In Baden-Württemberg geht es unter anderem darum, ob Winfried Kretschmann, seit 2011 der erste und bisher einzige grüne Ministerpräsident Deutschlands, weiter regiert – und wenn ja, mit welcher Partei seine Grünen eine Mehrheit finden. Kretschmanns Herausforderin ist Susanne Eisenmann. Die CDU-Politikerin ist seit 2016 als Kultusministerin zuständig für Schulen und Jugendarbeit im Land und bewirbt sich nun um das Amt der Ministerpräsidentin.
Watson hat Eisenmann vor der Wahl gefragt, was sie als Ministerpräsidentin für junge Menschen in Baden-Württemberg täte – und was aus ihrer Sicht der Hintergrund der Stuttgarter Krawallnacht im Sommer 2020 war, bei der Jugendliche in der Innenstadt randalierten und Geschäfte plünderten.

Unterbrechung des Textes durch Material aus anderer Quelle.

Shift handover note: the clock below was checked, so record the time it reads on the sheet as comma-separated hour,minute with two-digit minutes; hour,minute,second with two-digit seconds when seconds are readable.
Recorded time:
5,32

watson: Frau Eisenmann, im vergangenen Sommer haben die Krawalle durch Jugendliche in Stuttgart bundesweit Aufsehen erregt: Hat sich dabei gezeigt, dass die Landesregierung die Interessen junger Menschen vernachlässigt hat?

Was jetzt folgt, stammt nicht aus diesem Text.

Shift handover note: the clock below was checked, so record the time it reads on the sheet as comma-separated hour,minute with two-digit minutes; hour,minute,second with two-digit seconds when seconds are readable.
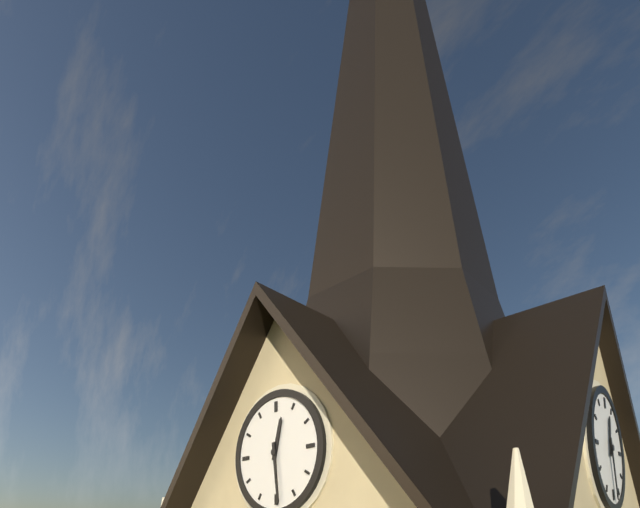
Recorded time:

Nein, definitiv nicht. Es war – anders, als oftmals behauptet – kein Partyvolk, das vor geschlossenen Türen gestanden oder nach Alternativen gesucht hätte.
Sondern?
Vielmehr gehört zur Wahrheit, dass eine Polizeikontrolle am Eckensee aus mangelndem Respekt gegenüber der Polizei zunächst eskalierte und sich daraus eine Gruppendynamik entwickelte, die über soziale Netzwerke eine erhebliche Zahl an krawall- und gewaltorientierten jungen Menschen mobilisierte.
Sie klingen schockiert...
Diese Ausschreitungen haben mich nachhaltig schockiert, ja, sie sind ein echtes No-Go. Ich spreche mit vielen Jugendlichen und Heranwachsenden, die unter den coronabedingten Einschränkungen besonders gelitten haben. Aber ich bin mir ziemlich sicher, dass meine Gesprächspartner und all die, die normal ticken, zum Beispiel nicht mit Sturmhaube und Baseballschläger ins Stuttgarter Nachtleben aufbrechen.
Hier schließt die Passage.